+++ Entries shown

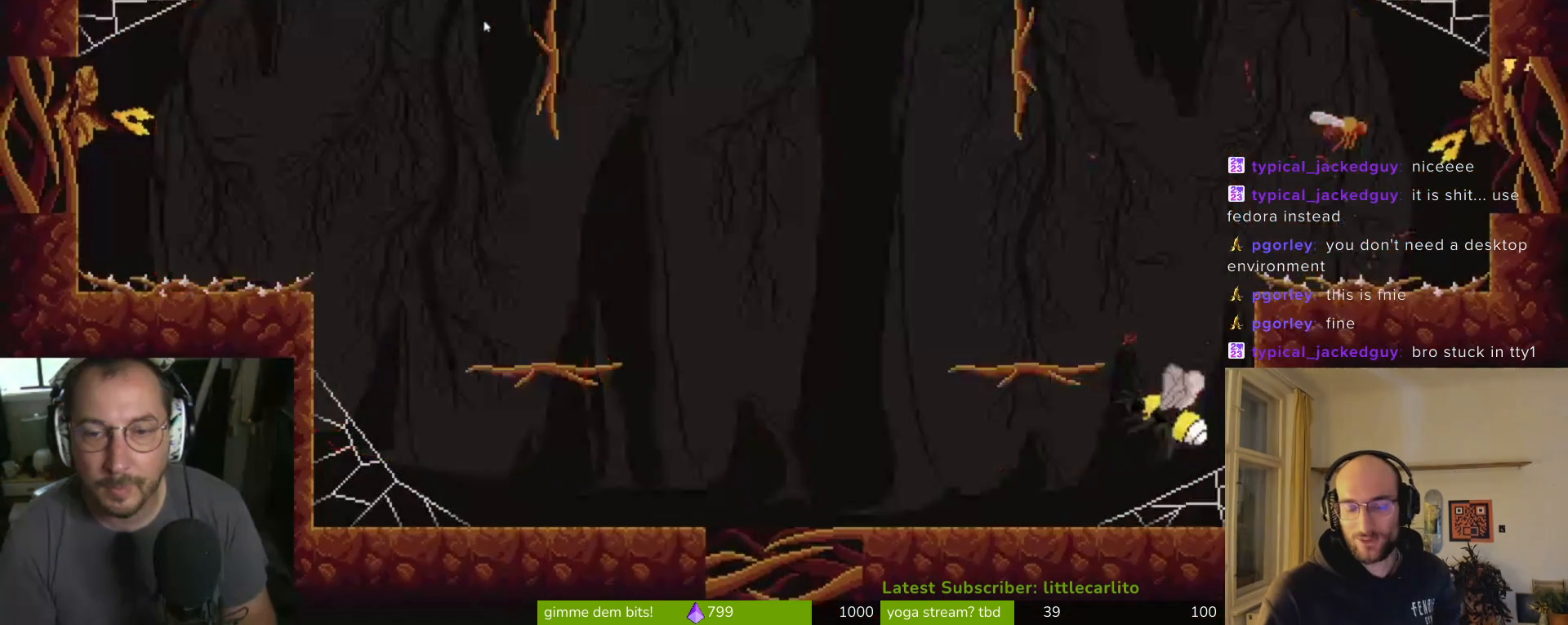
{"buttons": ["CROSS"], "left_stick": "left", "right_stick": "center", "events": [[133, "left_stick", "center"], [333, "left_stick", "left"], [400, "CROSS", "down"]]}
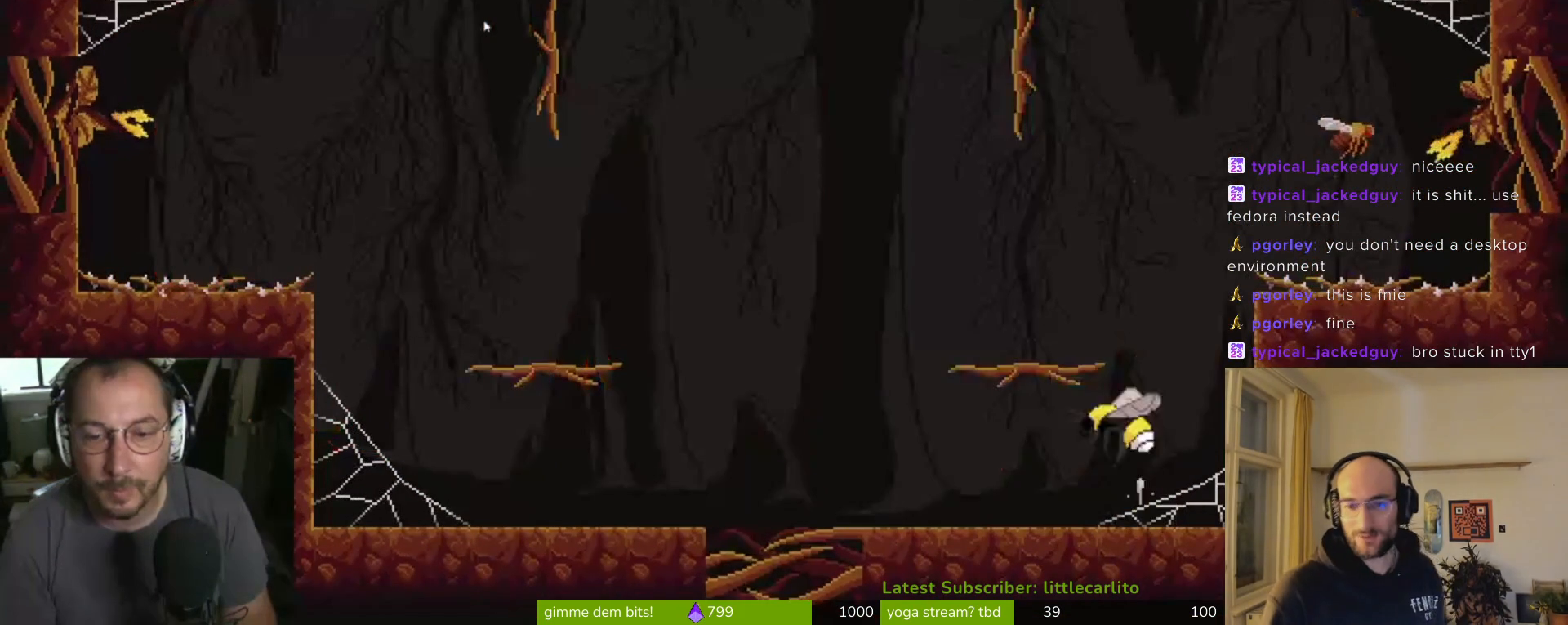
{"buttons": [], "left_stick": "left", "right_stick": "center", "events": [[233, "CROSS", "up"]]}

++++++
+++ Entries shown

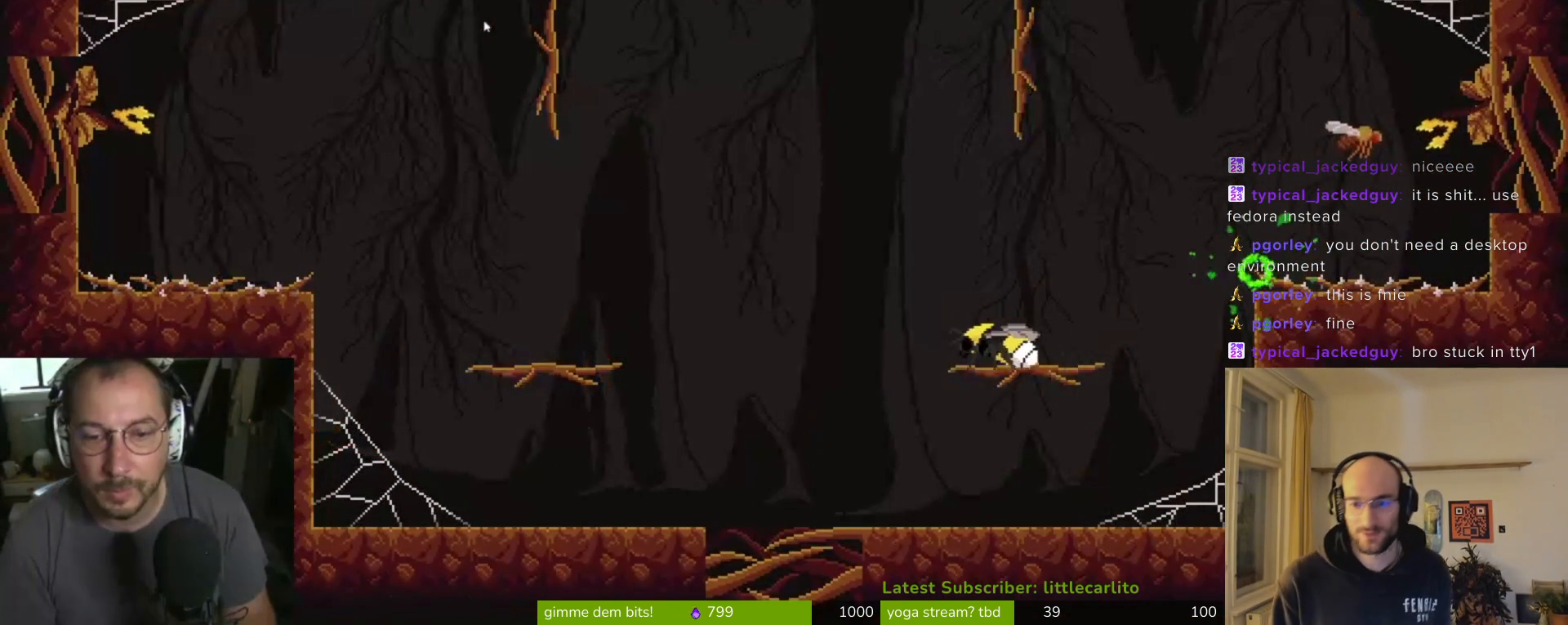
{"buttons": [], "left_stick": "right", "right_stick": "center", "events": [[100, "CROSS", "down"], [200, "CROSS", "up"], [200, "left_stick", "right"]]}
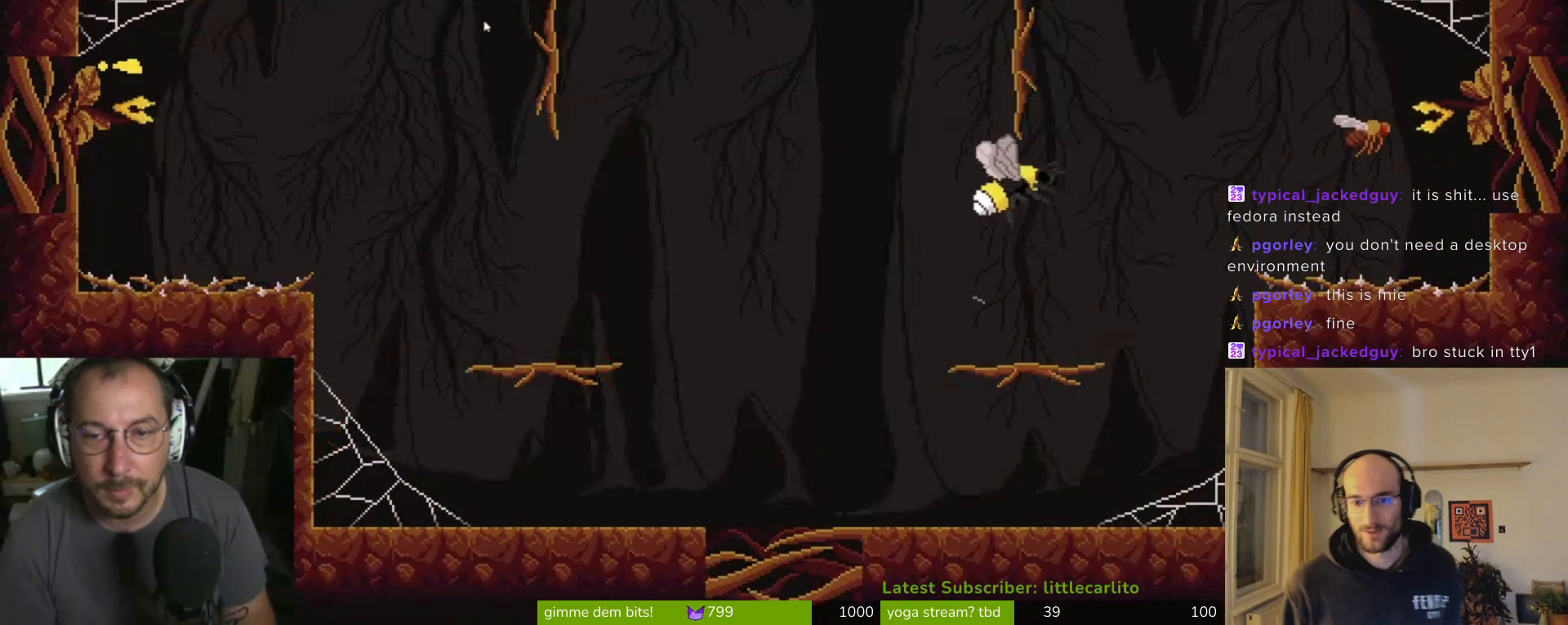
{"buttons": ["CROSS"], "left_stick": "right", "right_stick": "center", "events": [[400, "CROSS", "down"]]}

++++++

Please work out how many lines in the material contain the word "down" and state only that number.

3